* [Exercise tasks]
a. Decide whether each statement agrees with the Palmako sales and warranty terms text. Answer yes or no and quote the deciding words. (i) Palmako is the largest producer of glulam in Estonia. (ii) The Buyer's own general terms and conditions automatically apply alongside the General Terms. (iii) The General Terms cover only part of the Seller's product range.
b. Extend the Palmako sales and warranty terms text with the passage that follows its final sentence.

::: Extracted text :::

Sales and Warranty Terms and Conditions
Over the past 20 years, Palmako AS has grown into one of the leading garden house manufacturers in Europe, as well as we are the largest producer of glulam and machine rounded wood products in Estonia. As an environmentally friendly company, we compress production residues into heating pellets using during the production process electricity produced by the solar panels and sun.
Palmako's sales and warranty terms and conditions are in accordance with the laws of the European Union and the directives. Warranty requirements are applicable to the respective product category. Palmako has acquired a number of quality certificates, which in one way or another assures our products quality and processes. More detailed information about certificates can be found under the "Certificates" section.
Sales and Warranty Terms and Conditions based on the specific product category can be found from the respective brand page of each product category
Palmako's General Terms and Conditions of Sale
These General Terms and Conditions of Sale (hereinafter referred to as the “General Terms”) apply to all contracts under which Palmako AS (hereinafter referred to as the “Seller”) sells its goods under the trademarks Palmako, Imprest, Construct, HEAT!T or any other trademark that may be developed (hereinafter referred to as the “Products”) to any buyer (hereinafter referred to as the “Buyer”), regardless of the manner in which the contract of sale (hereinafter referred to as the “Contract”) is entered into, and cover the Seller’s entire product range. Purchasing or placing an order for a Product implies full and unconditional compliance with these General Terms. Any other or additional provisions, including the Buyer’s general terms and conditions, apply only to the extent that the Seller and the Buyer (hereinafter referred to as the “Party” and collectively as the “Parties”) so agree in writing on a case-by-case basis.

::: Provided data :::

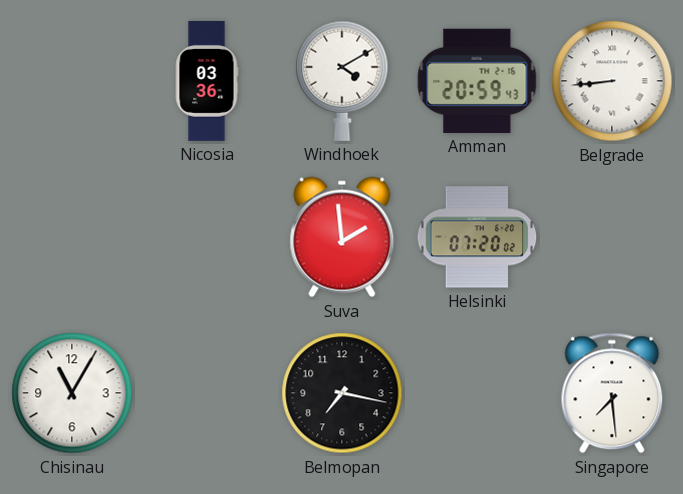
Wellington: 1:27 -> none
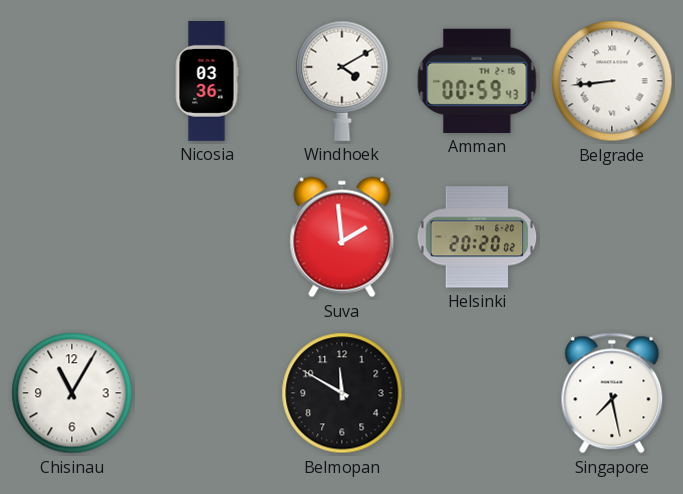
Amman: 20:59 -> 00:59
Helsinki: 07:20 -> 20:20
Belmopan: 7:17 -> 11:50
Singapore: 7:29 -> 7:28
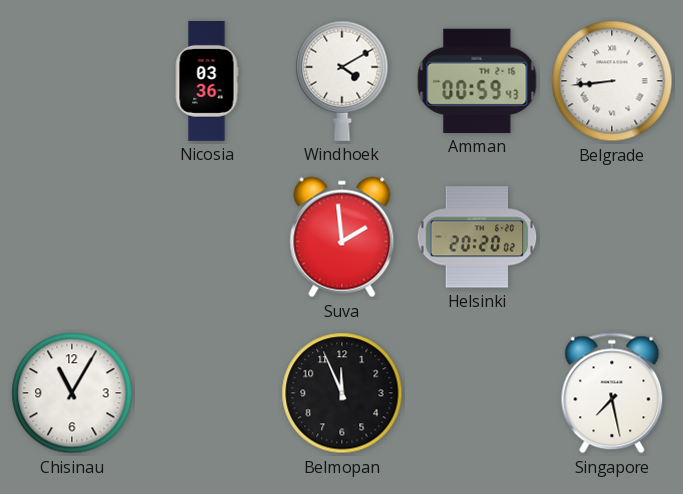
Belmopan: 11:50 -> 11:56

:::
::: Provided data :::

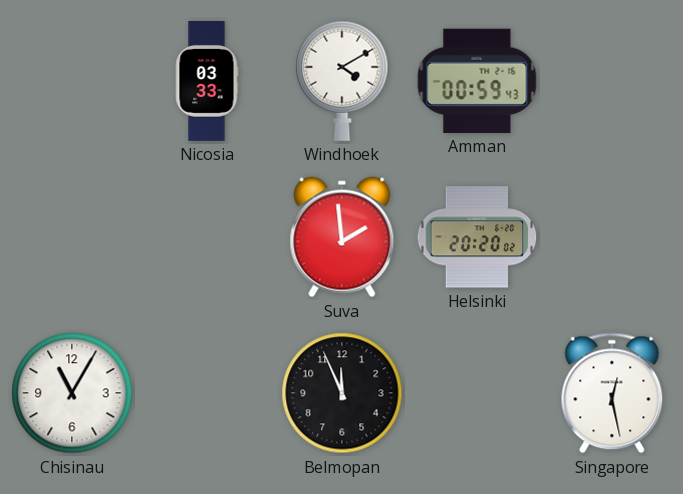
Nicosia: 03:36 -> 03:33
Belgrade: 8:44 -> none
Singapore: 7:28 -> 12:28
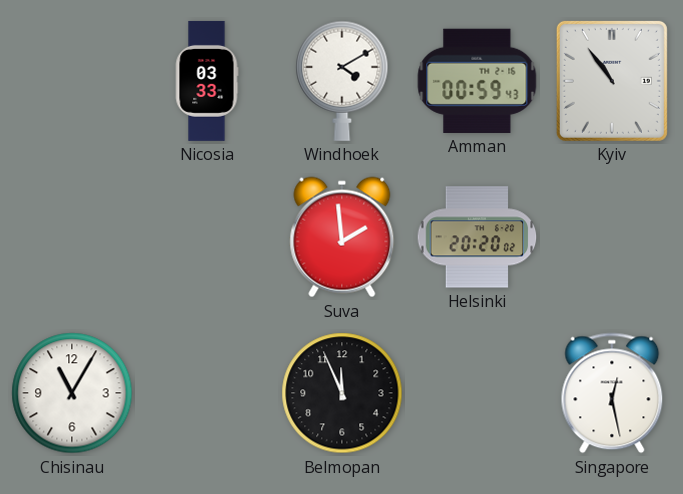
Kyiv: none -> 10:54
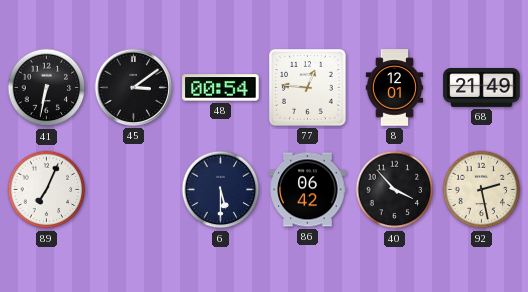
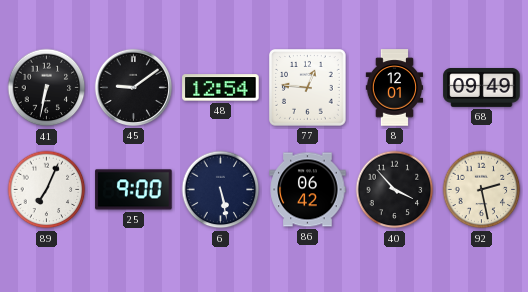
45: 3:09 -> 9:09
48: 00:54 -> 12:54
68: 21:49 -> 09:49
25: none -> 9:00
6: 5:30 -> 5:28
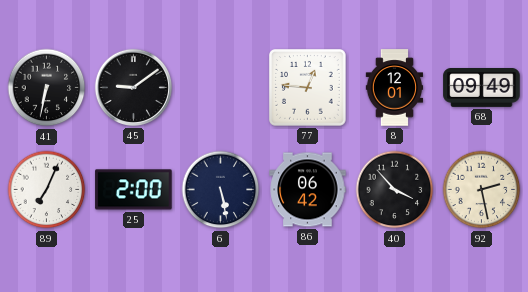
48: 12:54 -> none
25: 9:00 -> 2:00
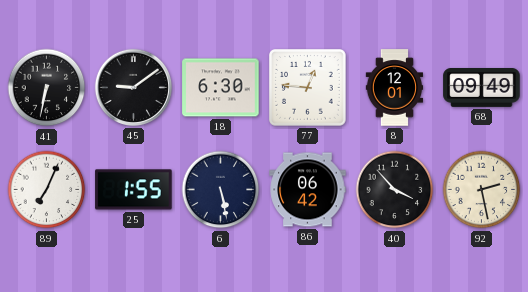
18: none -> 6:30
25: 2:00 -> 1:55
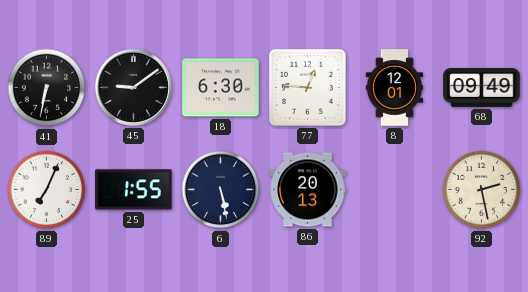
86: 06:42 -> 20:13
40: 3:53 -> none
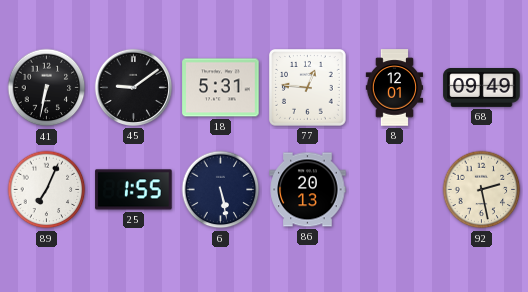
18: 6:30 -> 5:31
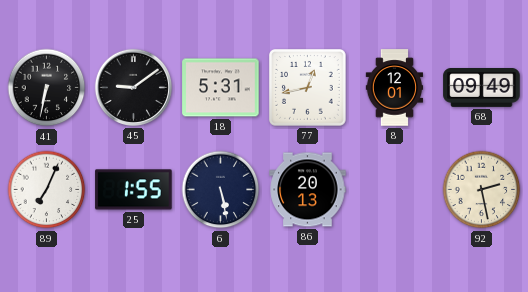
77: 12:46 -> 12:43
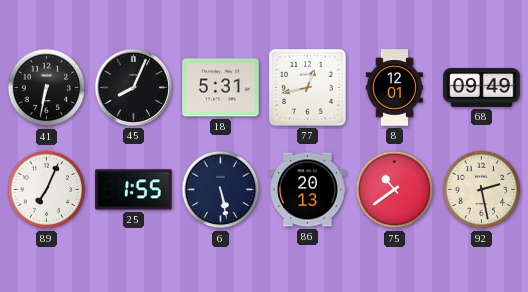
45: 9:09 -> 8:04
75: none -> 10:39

:::

* [The results]
a.
(i) Yes: "we are the largest producer of glulam and machine rounded wood products in Estonia"
(ii) No: "so agree in writing on a case-by-case basis"
(iii) No: "cover the Seller’s entire product range"

b.
The Products include garden houses, log houses, glued laminated timber products, wood pellets, round milled and deep impregnated wooden fence posts, pickets and pales, garden furniture, garden panels and elements, bed borders and flower boxes, swings, children’s playgrounds and all other products manufactured by or on behalf of the Seller and sold to Buyers. The Products are either products sold pursuant to the standard procedure (hereinafter referred to as the “Standard Products”) or products manufactured specifically for a particular Buyer, including custom-made garden and log houses, customised glued laminated timber products, custom-packed wood pellets, etc. (hereinafter referred to as the “Custom-made Products”).
2.2. Product catalogue.
The Standard Products manufactured and sold by the Seller are listed on the Seller’s website and (with the exception of wood pellets) in product catalogues made available to the Buyer upon request (hereinafter referred to as the “Catalogue”). The Seller reserves the right to change the product range at any time at its sole discretion. Orders have to be placed on the basis of the current product list.
2.3. Quality and completeness.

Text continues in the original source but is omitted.